### Tasks to perform
1. Quote the "Negative baggage" post word for word, starting at the words "On Sat, 14 Dec" and stopping after "gained from experience.".
2. Continue the "Negative baggage" post on ignorance and willful refusal from its last line.

### Reading passage
§
Re: Negative baggage

From: Robert J. Bradbury (bradbury@aeiveos.com)
Date: Sat Dec 14 2002 - 18:53:11 MST


On Sat, 14 Dec 2002, Samantha Atkins, commenting on my poorly
put comments wrote:

> If "knowledge base" is just another name for everything the
> person knows, believes, is programmed with and so on then this
> explanation explains nothing.

In less complex entities, say moths, most of the knowledge is
preprogrammed into the genome and we would generally call it
"instinct". In more complex entities, say humans or elephants,
most of the knowledge base is gained from experience.

> There is, for instance, ignorance of the kind
> that is not merely misinformed or uninformed but willful refusal
> to see and integrate information for whatever *reason*.

Well we have to split some hairs here. "Misinformed" could well
be "beyond our control" -- the goal of a free press (not commercial
press as we have more and more in the U.S.) is to hopefully prevent
people from being intentionally "misinformed" by self-serving people.
"Uninformed" could be due to a lack of motivation (which could in
turn be genetic or experiential) or a lack of access to information
sources (most 3rd world people) or a lack of time to become informed
(because one is simply dealing with the day-to-day struggle for survival).

"Willful refusal" can be intentional (in which case the person is
just simply being bad [at least from an extropic perspective] or
it can be because their mind can simply not grok the concepts.
Typically I think this is because a concept sets up such
cognitive dissonance that they have to reject the evidence they
are being presented with or develop a split personality disorder.
Holding onto concepts that tend to disagree with each other is
not an easy thing. [This is one of the reasons I very much dislike
the wave/particle duality of light in physics.]

I look at it like -- "If I'm alive everything I know must have
worked and so therefore it must be right -- if you are telling
me something that contradicts what I *know* then I either have
to flip (your strategy is better than mine at promoting my
survival) *or* I have to reject what you are asserting to be
true.

The alternate path is to believe that we could both be "right".
You are right within your experience and I am right within mine.
So now a debate becomes a more interesting activity as its really
about figuring out which set of experiences may be more relevant
to the topic under discussion. In that case all parties may
discover that they are "right" and be enriched because the
learn a new set of rules that should be applied in specific
circumstances.

> I cannot invalidate someone else's experience but the conclusions
> they have drawn or failed to draw can certainly be less than
> correct or reasonable. There should be a distinction made, I
> believe, between what really works and what one has simply not
> been killed by yet. :-)
§
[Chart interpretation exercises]

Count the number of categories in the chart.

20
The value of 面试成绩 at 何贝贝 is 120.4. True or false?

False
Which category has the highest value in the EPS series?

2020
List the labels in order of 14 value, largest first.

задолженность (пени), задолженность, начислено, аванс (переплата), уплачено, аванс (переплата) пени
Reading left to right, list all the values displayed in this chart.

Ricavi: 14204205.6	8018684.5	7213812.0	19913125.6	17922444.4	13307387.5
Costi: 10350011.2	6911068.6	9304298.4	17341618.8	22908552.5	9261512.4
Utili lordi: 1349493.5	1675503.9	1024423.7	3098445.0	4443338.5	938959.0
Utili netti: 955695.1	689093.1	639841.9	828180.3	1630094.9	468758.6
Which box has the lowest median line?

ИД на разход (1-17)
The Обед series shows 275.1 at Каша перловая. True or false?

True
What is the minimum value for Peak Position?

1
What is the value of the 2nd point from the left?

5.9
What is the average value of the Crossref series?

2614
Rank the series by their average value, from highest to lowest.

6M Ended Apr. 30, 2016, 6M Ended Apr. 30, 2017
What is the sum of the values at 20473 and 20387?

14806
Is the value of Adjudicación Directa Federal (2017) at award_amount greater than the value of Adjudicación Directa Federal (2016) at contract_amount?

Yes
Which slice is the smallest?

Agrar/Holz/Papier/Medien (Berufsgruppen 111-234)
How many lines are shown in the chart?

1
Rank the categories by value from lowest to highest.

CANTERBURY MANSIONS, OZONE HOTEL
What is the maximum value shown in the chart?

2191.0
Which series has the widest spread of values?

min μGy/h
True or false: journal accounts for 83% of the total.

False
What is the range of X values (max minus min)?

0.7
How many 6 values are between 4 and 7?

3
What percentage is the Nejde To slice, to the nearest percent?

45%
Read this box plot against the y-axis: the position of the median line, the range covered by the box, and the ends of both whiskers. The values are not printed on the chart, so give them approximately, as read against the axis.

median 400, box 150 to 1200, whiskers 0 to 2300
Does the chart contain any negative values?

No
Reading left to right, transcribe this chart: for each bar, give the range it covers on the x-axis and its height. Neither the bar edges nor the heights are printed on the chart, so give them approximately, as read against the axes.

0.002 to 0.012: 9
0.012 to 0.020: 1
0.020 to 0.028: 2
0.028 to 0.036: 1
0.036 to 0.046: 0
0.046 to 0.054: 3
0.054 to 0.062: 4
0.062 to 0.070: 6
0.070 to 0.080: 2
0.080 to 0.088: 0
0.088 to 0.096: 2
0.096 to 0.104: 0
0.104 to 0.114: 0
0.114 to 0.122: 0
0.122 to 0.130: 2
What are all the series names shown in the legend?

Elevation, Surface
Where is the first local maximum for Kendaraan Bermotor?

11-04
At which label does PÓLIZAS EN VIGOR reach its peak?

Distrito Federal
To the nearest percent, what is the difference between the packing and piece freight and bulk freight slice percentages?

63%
§
### Your written answers
1.
On Sat, 14 Dec 2002, Samantha Atkins, commenting on my poorly
put comments wrote:

> If "knowledge base" is just another name for everything the
> person knows, believes, is programmed with and so on then this
> explanation explains nothing.

In less complex entities, say moths, most of the knowledge is
preprogrammed into the genome and we would generally call it
"instinct". In more complex entities, say humans or elephants,
most of the knowledge base is gained from experience.

2.
Agreed. If they are dead, then they got it wrong (at least if survival
was their goal). If they are alive you may assume that at least some
of them just got lucky. The more interesting question (at least to me)
is figuring out when they got it right and how do you learn from their
different set of experiences. This is presumably what human story
telling and fairy tales are all about. I might be generally uninterested
in stories of UFO abductions but I just might might be interested
in stories involving the survival of UFO abductions. Lacking the
ability to absolutely prove UFO abductions are false I should
reasonably consider whether knowledge of how to survive UFO
abductions would be useful. Of course if I'm smart about it
I might place information about how to survive falling into
a lake (if I can't swim) or how to time starting a business
as somewhat higher on my priority list.

> I don't think you can explain it all like that. There is real
> rudeness and bickering present that doesn't have anything to do
> with the knowledge base except being either evolutionary
> programmed patterns or learned patterns that have not been
> overcome even when time after time they are shown to be
> inappropiate and counter-productive.

There is a book about the history of Maine that my mother showed
me once. In it I believe it described "down-mainers" (as they
are known) as "just plain ornery". My mother observed that that
described my father (descended from a long line of down-mainers)
*exactly*. I don't know whether this is a genetic Bradbury trait
or one we have just learned over many generations. I'd simply
observe that you can take a Bradbury out of Maine but you can't
take the down-mainer out of a Bradbury (at least not very easily).

But in social species (e.g. humans, dogs, etc.) there is a
time for peace and a time for war. The entities here today
span a distribution range from from those that lean one way
to those that lean the other (because their ancestors evolved
to strike the correct balance and pass it along either through
genes or experience).

Hope this makes some of my thinking a bit clearer.